**Exercise instructions**
Check every line of the data below for the word "definitions" and say how many have it, without further comment.

Document images with source code:

__________

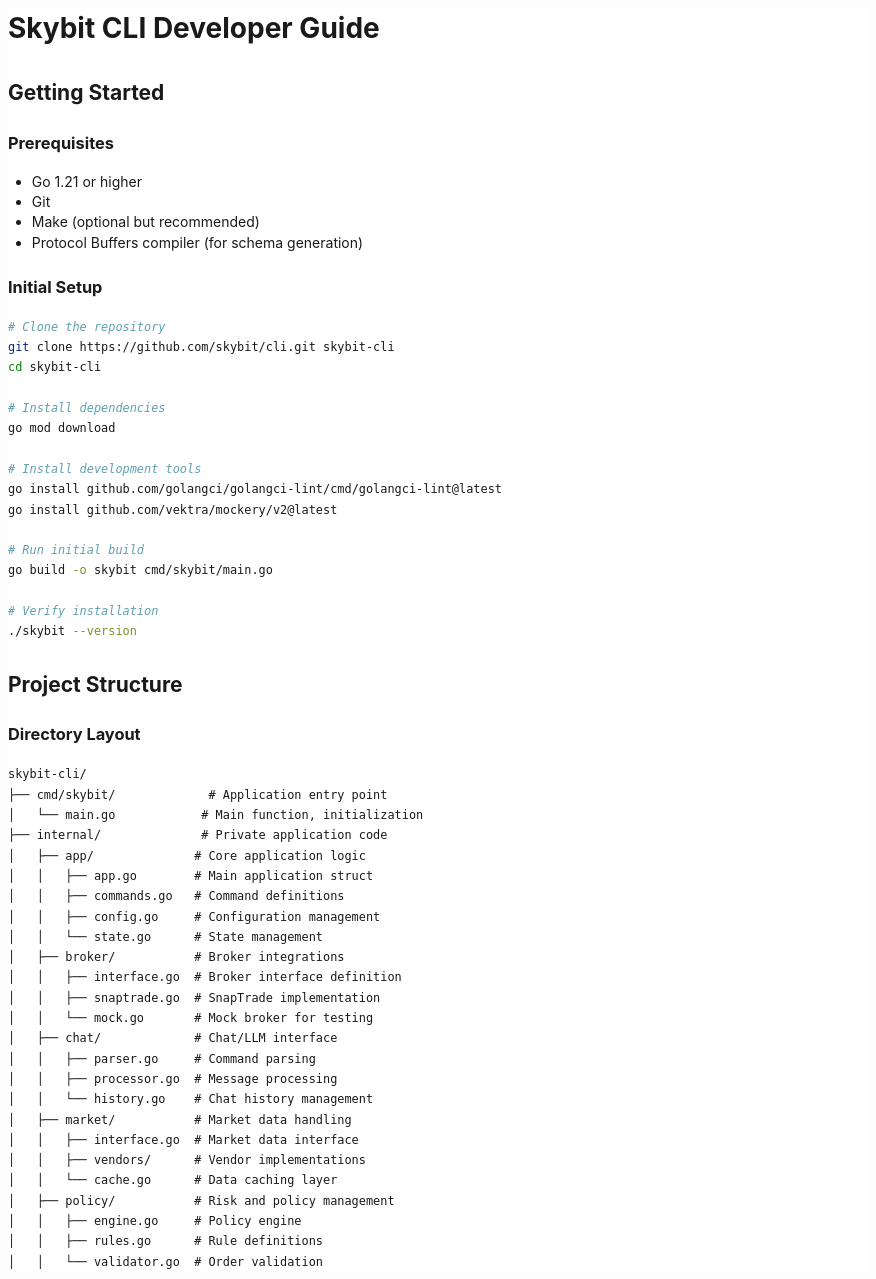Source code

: # Skybit CLI Developer Guide

## Getting Started

### Prerequisites

- Go 1.21 or higher
- Git
- Make (optional but recommended)
- Protocol Buffers compiler (for schema generation)

### Initial Setup

```bash
# Clone the repository
git clone https://github.com/skybit/cli.git skybit-cli
cd skybit-cli

# Install dependencies
go mod download

# Install development tools
go install github.com/golangci/golangci-lint/cmd/golangci-lint@latest
go install github.com/vektra/mockery/v2@latest

# Run initial build
go build -o skybit cmd/skybit/main.go

# Verify installation
./skybit --version
```

## Project Structure

### Directory Layout

```
skybit-cli/
├── cmd/skybit/             # Application entry point
│   └── main.go            # Main function, initialization
├── internal/              # Private application code
│   ├── app/              # Core application logic
│   │   ├── app.go        # Main application struct
│   │   ├── commands.go   # Command definitions
│   │   ├── config.go     # Configuration management
│   │   └── state.go      # State management
│   ├── broker/           # Broker integrations
│   │   ├── interface.go  # Broker interface definition
│   │   ├── snaptrade.go  # SnapTrade implementation
│   │   └── mock.go       # Mock broker for testing
│   ├── chat/             # Chat/LLM interface
│   │   ├── parser.go     # Command parsing
│   │   ├── processor.go  # Message processing
│   │   └── history.go    # Chat history management
│   ├── market/           # Market data handling
│   │   ├── interface.go  # Market data interface
│   │   ├── vendors/      # Vendor implementations
│   │   └── cache.go      # Data caching layer
│   ├── policy/           # Risk and policy management
│   │   ├── engine.go     # Policy engine
│   │   ├── rules.go      # Rule definitions
│   │   └── validator.go  # Order validation
```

__________

**Written answer**
2